Investigation of the spatial resolution of an online dose verification device.

PURPOSE

The aim of this work is to characterize a new online dose verification device, COMPASS transmission detector array (IBA Dosimetry, Schwarzenbruck, Germany). The array is composed of 1600 cylindrical ionization chambers of 3.8 mm diameter, separated by 6.5 mm center-to-center spacing, in a 40 × 40 arrangement.

METHODS

The line spread function (LSF) of a single ion chamber in the detector was measured with a narrow slit collimator for a 6 MV photon beam. The 0.25 × 10 mm(2) slit was formed by two machined lead blocks. The LSF was obtained by laterally translating the detector in 0.25 mm steps underneath the slit over a range of 24 mm and taking a measurement at each step. This measurement was validated with Monte Carlo simulation using BEAMnrc and DOSXYZnrc. The presampling modulation transfer function (MTF), the Fourier transform of the line spread function, was determined and compared to calculated (Monte Carlo and analytical) MTFs. Two head-and-neck intensity modulated radiation therapy (IMRT) fields were measured using the device and were used to validate the LSF measurement. These fields were simulated with the BEAMnrc Monte Carlo model, and the Monte Carlo generated incident fluence was convolved with the 2D detector response function (derived from the measured LSF) to obtain calculated dose. The measured and calculated dose distributions were then quantitatively compared using χ-comparison criteria of 3% dose difference and 3 mm distance-to-agreement for in-field points (defined as those above the 10% maximum dose threshold).

RESULTS

The full width at half-maximum (FWHM) of the measured detector response for a single chamber is 4.3 mm, which is comparable to the chamber diameter of 3.8 mm. The pre-sampling MTF was calculated, and the resolution of one chamber was estimated as 0.25 lp∕mm from the first zero crossing.
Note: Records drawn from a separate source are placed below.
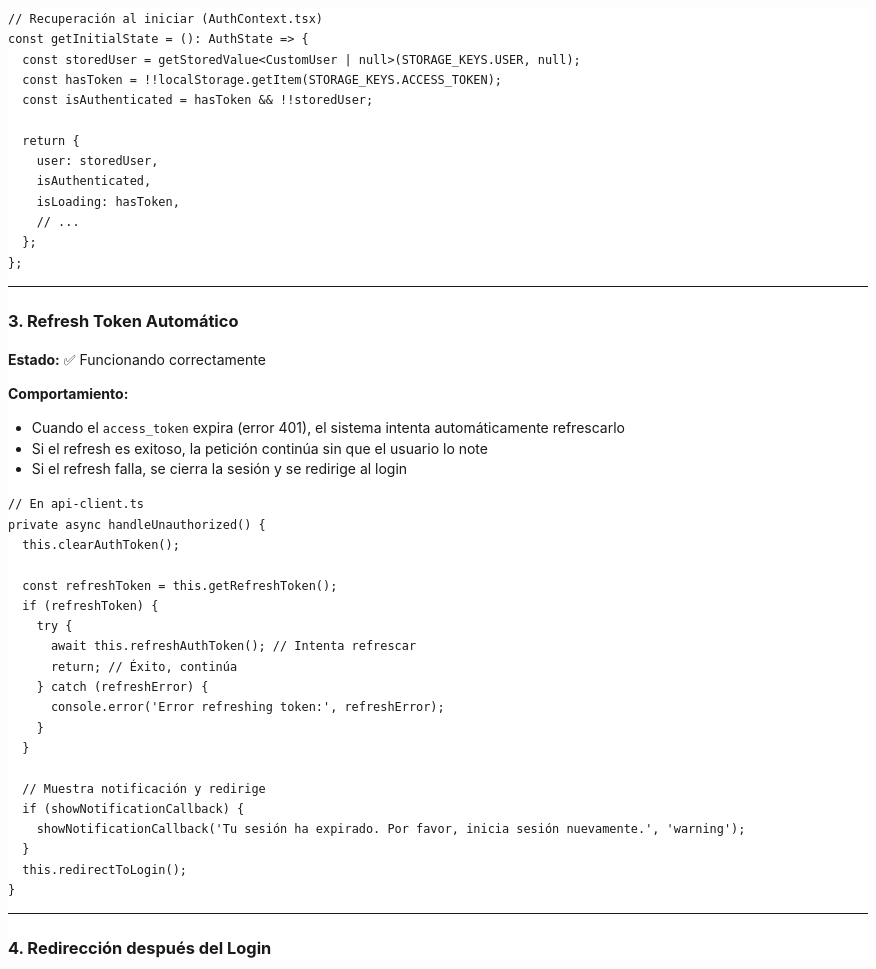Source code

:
 ```tsx
// Recuperación al iniciar (AuthContext.tsx)
const getInitialState = (): AuthState => {
  const storedUser = getStoredValue<CustomUser | null>(STORAGE_KEYS.USER, null);
  const hasToken = !!localStorage.getItem(STORAGE_KEYS.ACCESS_TOKEN);
  const isAuthenticated = hasToken && !!storedUser;
  
  return {
    user: storedUser,
    isAuthenticated,
    isLoading: hasToken,
    // ...
  };
};
```

---

### 3. **Refresh Token Automático**

**Estado:** ✅ Funcionando correctamente

**Comportamiento:**
- Cuando el `access_token` expira (error 401), el sistema intenta automáticamente refrescarlo
- Si el refresh es exitoso, la petición continúa sin que el usuario lo note
- Si el refresh falla, se cierra la sesión y se redirige al login

```tsx
// En api-client.ts
private async handleUnauthorized() {
  this.clearAuthToken();
  
  const refreshToken = this.getRefreshToken();
  if (refreshToken) {
    try {
      await this.refreshAuthToken(); // Intenta refrescar
      return; // Éxito, continúa
    } catch (refreshError) {
      console.error('Error refreshing token:', refreshError);
    }
  }
  
  // Muestra notificación y redirige
  if (showNotificationCallback) {
    showNotificationCallback('Tu sesión ha expirado. Por favor, inicia sesión nuevamente.', 'warning');
  }
  this.redirectToLogin();
}
```

---

### 4. **Redirección después del Login**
For both examined IMRT fields, the χ-comparison between measured and calculated data show good agreement with 95.1% and 96.3% of in-field points below χ of 1.0 for fields 1 and 2, respectively (with an average χ of 0.29 for IMRT field 1 and 0.24 for IMRT field 2).

CONCLUSIONS

The LSF for a new novel online detector has been measured at 6 MV using a narrow slit technique, and this measurement has been validated by Monte Carlo simulation. The detector response function derived from line spread function has been applied to recover measured IMRT fields. The results have shown that the device measures IMRT fields accurately within acceptable tolerance.